I love this movie but hate this poster |
This movie shattered all my expectations and meets those criteria. On the surface (and how it's marketed) is as an intense rom-com. In a way this is true. It is romantic. It is funny. It is intense. There are ways in which it follows the rom-com formula. Yet, the characters played by Bradley (Hangover) Cooper and Jennifer (Hunger Games) Lawrence are an order of magnitude more interesting than any you'd find in a traditional romantic comedy. Their performances are so stellar, and the movie has so much more intensity, craziness and angst than others, that you have to think of it as just a genre unto itself.
Because the characters they play are fucking crazy (like, literally), there's a part of me that feels that they shouldn't be so unbelievably gorgeous. I tend to really hate the American movie industry's need to have every single romantic lead be from the same planet of unreal beings with perfect facial features and piercing eyes. Yet, Lawrence (we knew) and Cooper (who knew?) are such gifted actors that you forgive them their looks and then cycle back and fall in love with them in spite and because of how gorgeous they are.
The screenplay is breathtakingly well-written. Somehow every phrase seems acutely observed and staggeringly articulate at the same time. The casting is impeccable. Not just the leads, but the secondary characters are complete gems. Robert DeNiro as Cooper's father gives his best performance in years--I'd be disappointed if he didn't get a nomination for best supporting actor. And everyone else too, the best friend, the therapist, the mother--wonderful!

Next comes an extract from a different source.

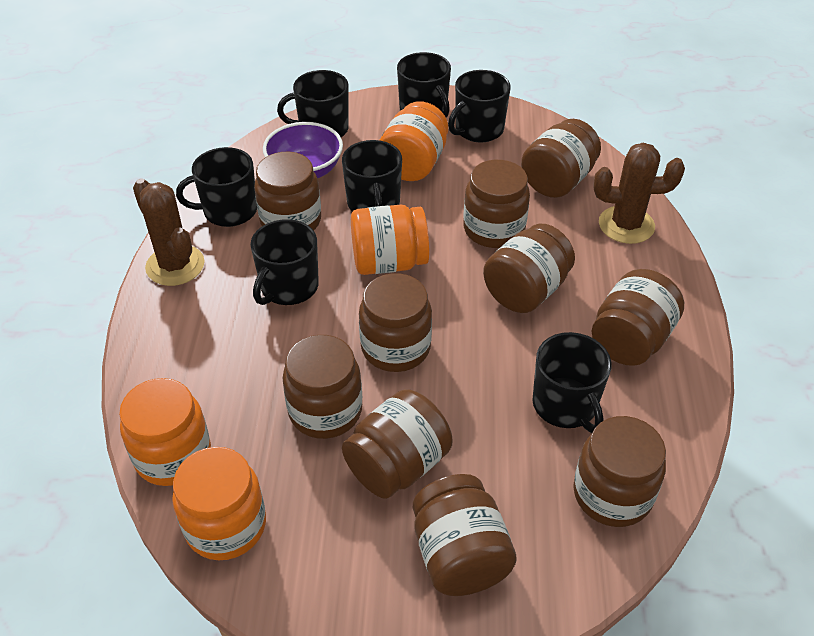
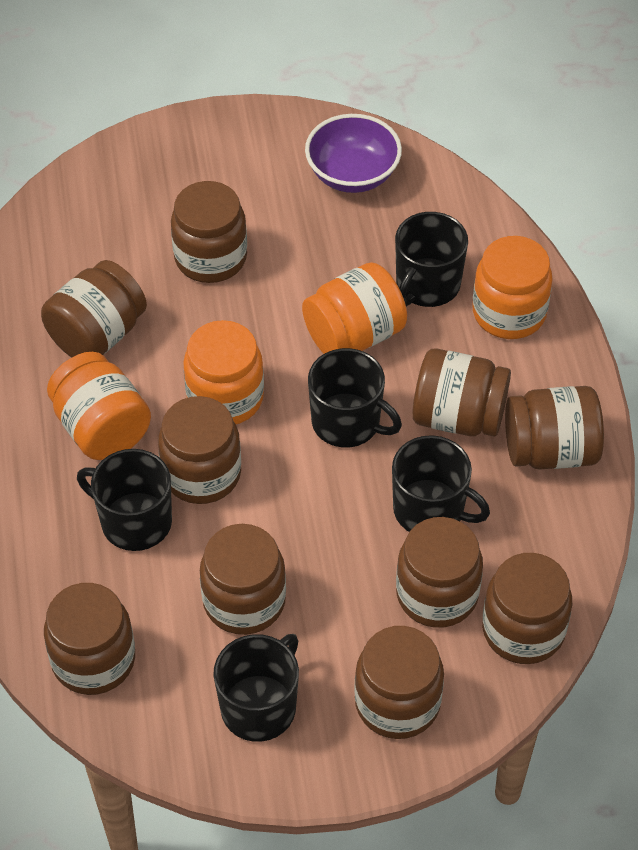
black mug: [176,147,257,227] [250,219,319,305] [277,70,348,137] [342,140,402,212] [397,52,451,117] [448,70,511,142] [532,332,611,433] = 7 -> [77,449,172,551] [213,634,299,742] [308,348,402,448] [392,435,490,532] [395,212,468,307] = 5
brown cactus: [133,178,205,286] [593,143,685,244] = 2 -> none = 0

My final word in my over-the-top rave about this movie is that its existence as a mainstream Hollywood pic signals that we're well into a new era of story-telling in America: honesty. In the past few decades, the heroes of stories were usually relatively close to perfect. Whatever flaws those people had were minor and perhaps perfectionistic (think of Meg Ryan's character Sally in When Harry Met Sally--she's quirky and weird because she orders her salad dressing on the side, or Bill Murray in Groundhog Day who starts out as shallow).
Without giving anything away, Silver Linings gives us heroes whose foibles go far beyond salad dressing and ego, yet we root for them and adore them. This follows on a trend perhaps started by the edgier television shows such as the Sopranos or Breaking Bad where we come to love (as we wince) at killers and drug dealers. In Silver Linings, the shadow of America's families, the sister and brother we don't talk about, breaks through into the spotlight of love and we are all better for it.